Introducing the concept of availability, accessibility, acceptance, and quality (AAAQ) provides a valuable framework for organising the qualifying criteria. Availability and accessibility are used primarily for defining ‘substantial contribution”, while acceptability and quality are essential for assessing the ‘Do no Significant Harm’ (DNSH) principle.
An interesting point raised at the webinar by Ghirardi was the workgroup’s ambition to avoid adding unnecessary regulatory burden on companies and investors. Therefore, the new social taxonomy aims to adopt a pragmatic and minimalistic approach, looking for simple, transparent, and readily available indicators that “do not drive perverse incentives or unintended consequences.”
As with any evolving legislation, plenty of question marks remain. One of those is how to incorporate governance factors relevant to both the environmental and social taxonomy. Another issue that remains to be solved is how the two taxonomies themselves are to relate to each other. For the moment, the social taxonomy fits in the green one through the provision of minimum safeguards. A possible way forward would be to do likewise once the minimum safeguards for the social taxonomy are formulated. Another alternative that the group discusses is consolidating the framework into one taxonomy with a list of social and environmental objectives and DNSH criteria.
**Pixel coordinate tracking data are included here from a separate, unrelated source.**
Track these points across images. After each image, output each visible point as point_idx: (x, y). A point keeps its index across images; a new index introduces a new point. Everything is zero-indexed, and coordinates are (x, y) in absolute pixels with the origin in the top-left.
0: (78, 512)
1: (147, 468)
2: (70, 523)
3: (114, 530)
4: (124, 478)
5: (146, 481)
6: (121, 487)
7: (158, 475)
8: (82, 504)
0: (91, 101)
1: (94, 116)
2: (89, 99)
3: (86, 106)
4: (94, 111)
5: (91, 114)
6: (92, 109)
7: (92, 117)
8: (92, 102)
At the end of the presentation, Nathan Fabian of Principles for Responsible Investment, the Chair of the EU Platform on Sustainable Finance, reminded the participants about the road ahead. There is still time to get involved and influence the development. It is not until the end of 2021 that the Commission decides whether there should be a social taxonomy or not. Let us hope that the stakeholders act responsibly and contribute to an already promising proposal.